## Texte extrait:
------------

Par Guertin Tremblay

Les manifestations qui ont enflammé Istanbul, Ankara et plusieurs villes de Turquie au début du mois de juin représentent un mouvement inédit dans le pays. Indépendantes des partis politiques et inspirées des révoltes mondiales contre toute forme de domination, les protestations ont réuni des citoyens de divers horizons, tous mobilisés contre l’autoritarisme du premier ministre Recep Tayyip Erdoğan et de son gouvernement. La violente répression policière a été l’étincelle à l’origine de l’embrasement. Or, de nombreux éléments poussaient à croire qu’une grogne populaire couvait depuis plusieurs mois.


Néolibéralisation
Le projet de réaménagement du parc Gezi et de la place Taksim à Istanbul, espaces de luttes et de revendications, fait partie d’un vaste plan visant à donner un nouveau visage à la métropole turque. Ce nouveau visage provoque de vifs débats en Turquie1, alors que les décisions du gouvernement ont été prises sans considérer les préoccupations des citoyens et les avis d’experts urbanistes et environnementalistes2.

------------

## Données fournies:

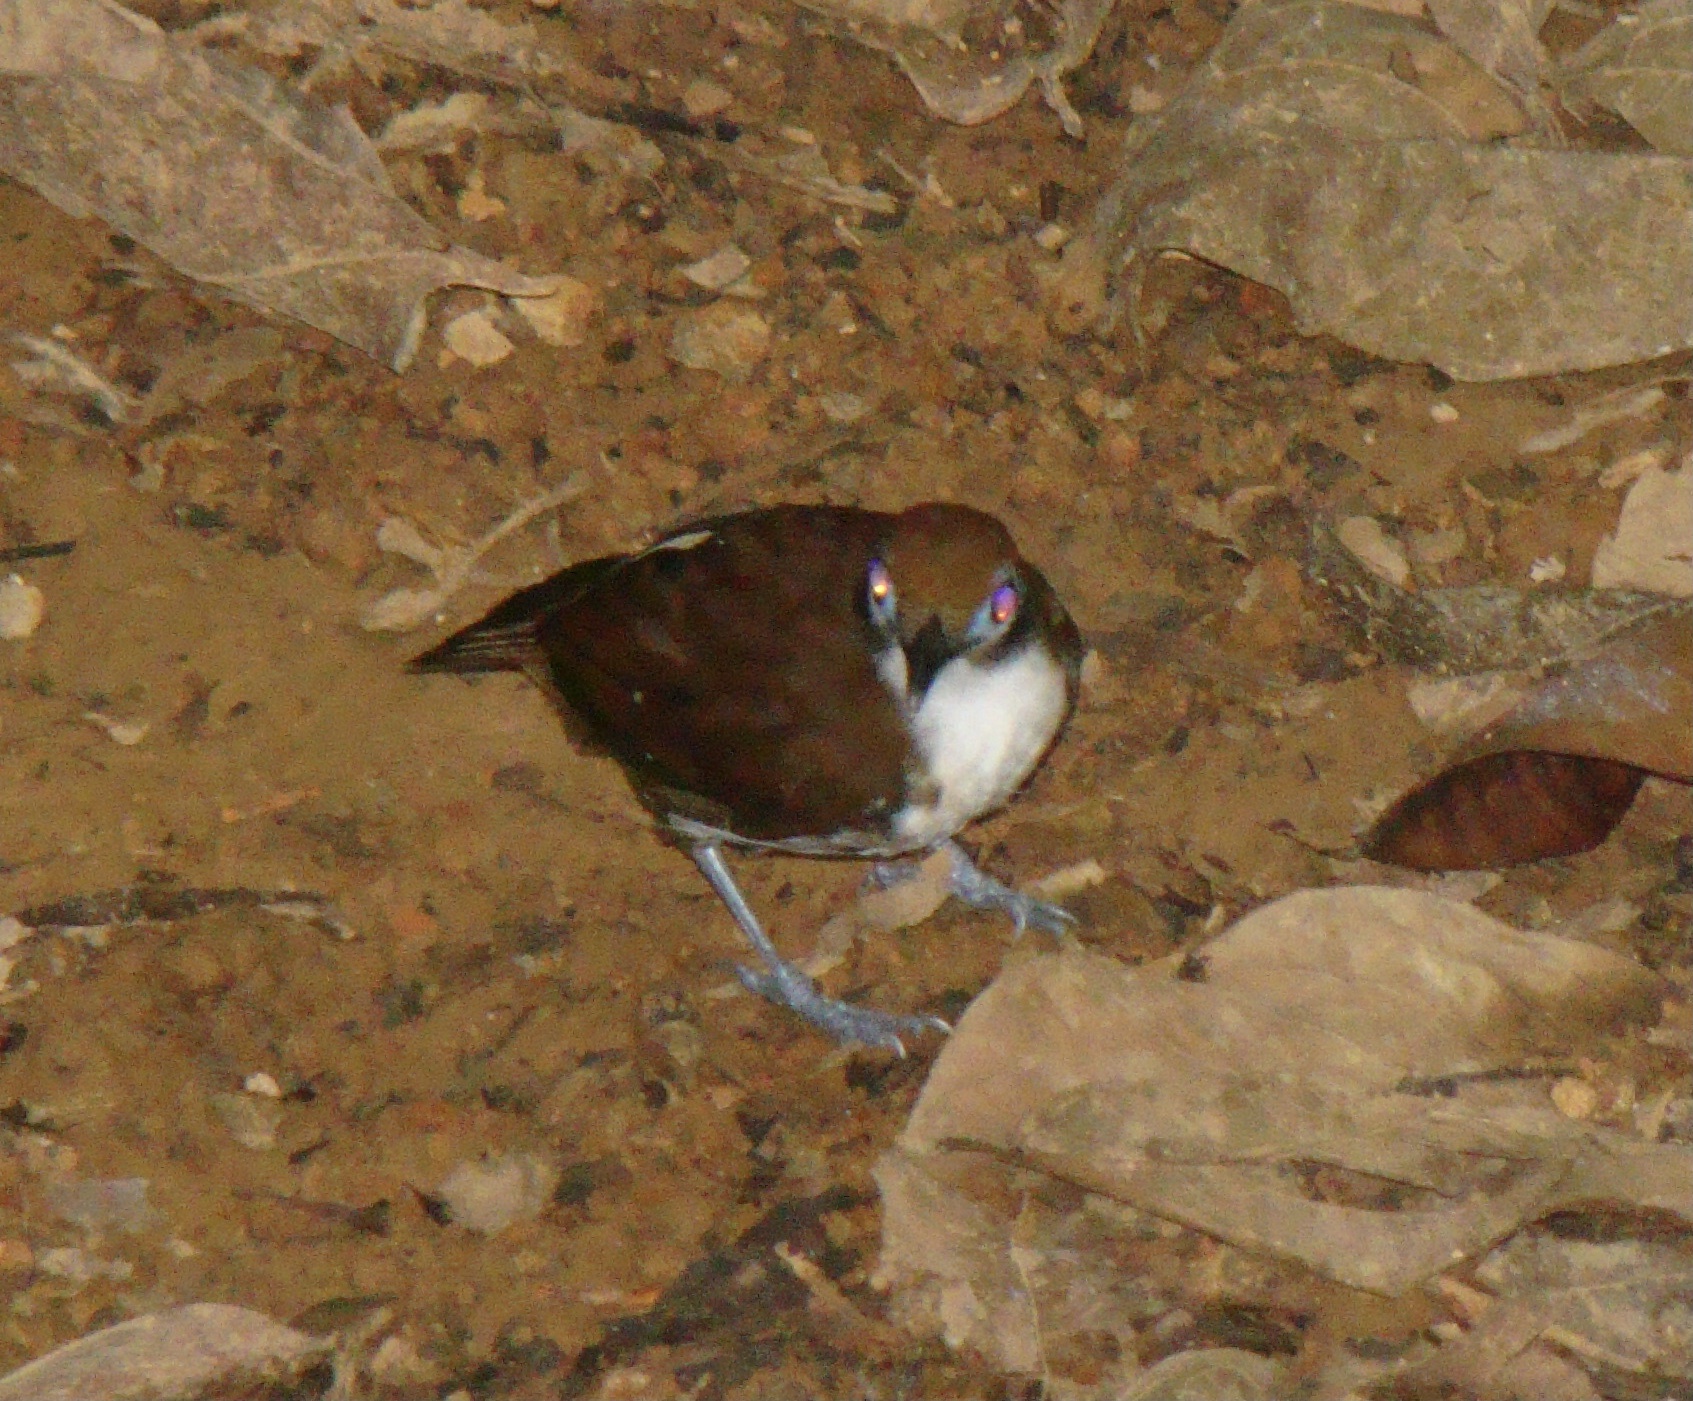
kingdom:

------------

## Série de tâches:
- 1) D'après le texte sur les manifestations en Turquie, qu'est-ce qui a été l'étincelle à l'origine de l'embrasement ?
- 2) Rédigez la suite du texte sur les manifestations en Turquie, en reprenant après sa dernière phrase.

## Réponses aux tâches:
- 1) La violente répression policière.

- 2)
Parmi ces décisions, signalons la construction d’un troisième pont sur le Bosphore et d’un troisième aéroport (un projet de 22 milliards d’euros !), deux chantiers prévus dans la partie nord d’Istanbul. Couverte de forêt, cette zone est considérée comme le « poumon » de la métropole. Bientôt, les travaux liés aux deux mégaprojets entraîneront l’abattage de centaines de milliers d’arbres et la destruction irrémédiable de lacs et d’étangs. Cela ouvrira la voie à l’urbanisation d’un secteur autrefois protégé par le plan de développement urbain, adopté il y a 15 ans par… R.T. Erdoğan, alors maire d’Istanbul !
Depuis des mois, la privatisation de lieux publics à Istanbul était vivement dénoncée par plusieurs de ses habitants. Les rares espaces urbains de rassemblement devenaient de plus en plus convoités pour y développer de grands projets comme des gigantesques hôtels et des centres commerciaux de luxe. De nombreux Stambouliotes ont été chassés de leur quartier pour faire place à ces infrastructures pour privilégiés. Pendant ce temps, les universités privées et les gated communities se sont multipliées au centre-ville3.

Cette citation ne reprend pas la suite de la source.